■ Excerpted passage

==*==

Privately, when coaches talk about those in their business that earn respect, Wainwright is someone whose name comes up frequently. Wainright’s admire how he deals with his players. They envy his eye for talent. They respect his ability to teach and coach defense.
Sounds glowing. But wait. How about Greg Doyel at Sportsline.
Wainwright to Leitao’s old office? That’s a fast hire. That’s a frugal hire. But a great hire? No, not a great hire.
Bearing down on Wainwright, who went 50-41 in three seasons at Richmond, is like sitting down at a nice restaurant and ordering the first thing on the menu. Maybe it’ll taste good. It better, because this place costs too much to do it again next week.
The spin coming out of Chicago — did you know Wainwright’s from Chicago? — is that DePaul has hired a coach with a track record of winning seasons and postseason appearances. Those are nice words, but the numbers aren’t quite so nice. Black and white, here goes:
DePaul has hired a coach who has never failed to lose at least 10 games in a season. DePaul has hired a coach whose career record in 11 years is 186-144, which means a typical season for a Jerry Wainwright team has been 17-13. And those seasons happened in the Colonial Athletic Association and Atlantic 10.

==*==

■ Dataset extract
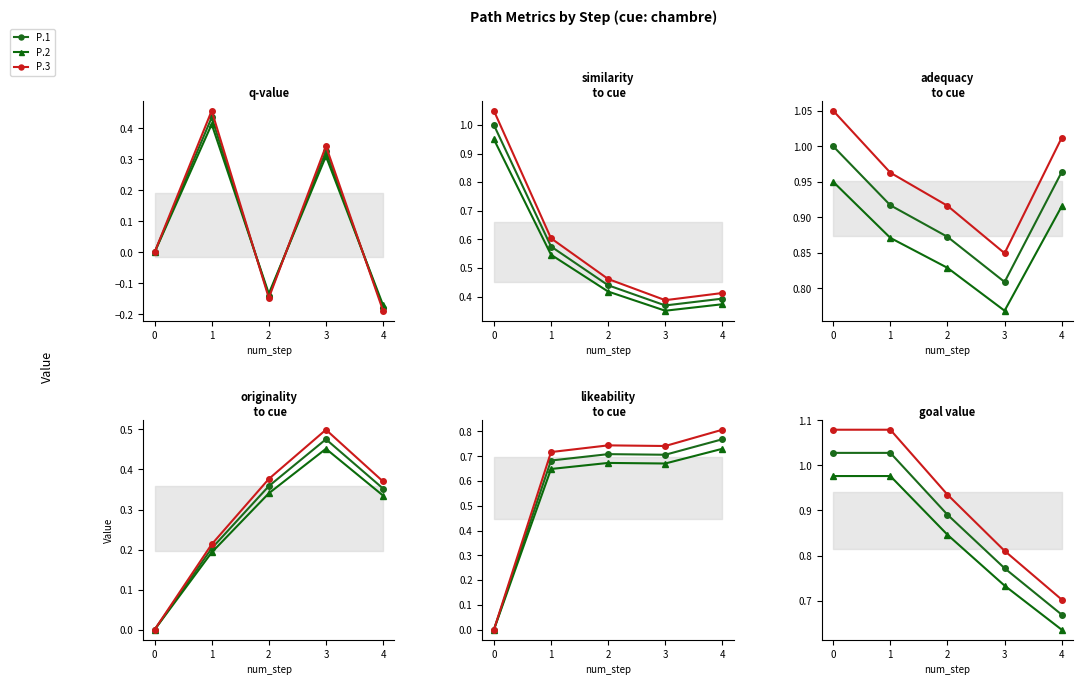

Is it true that P.3 equals 1.2 at 4?

False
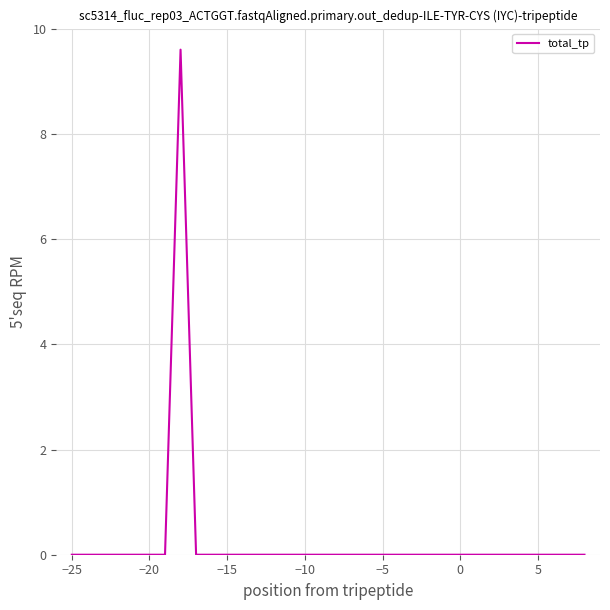

What is the greatest value displayed?

9.6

==*==

■ Exercise requirements
Reproduce the passage about DePaul hiring Jerry Wainwright word for word, from start to finish. Work only from the passage on the DePaul coaching hire.

■ Result of this exercise
Privately, when coaches talk about those in their business that earn respect, Wainwright is someone whose name comes up frequently. Wainright’s admire how he deals with his players. They envy his eye for talent. They respect his ability to teach and coach defense.
Sounds glowing. But wait. How about Greg Doyel at Sportsline.
Wainwright to Leitao’s old office? That’s a fast hire. That’s a frugal hire. But a great hire? No, not a great hire.
Bearing down on Wainwright, who went 50-41 in three seasons at Richmond, is like sitting down at a nice restaurant and ordering the first thing on the menu. Maybe it’ll taste good. It better, because this place costs too much to do it again next week.
The spin coming out of Chicago — did you know Wainwright’s from Chicago? — is that DePaul has hired a coach with a track record of winning seasons and postseason appearances. Those are nice words, but the numbers aren’t quite so nice. Black and white, here goes:
DePaul has hired a coach who has never failed to lose at least 10 games in a season. DePaul has hired a coach whose career record in 11 years is 186-144, which means a typical season for a Jerry Wainwright team has been 17-13. And those seasons happened in the Colonial Athletic Association and Atlantic 10.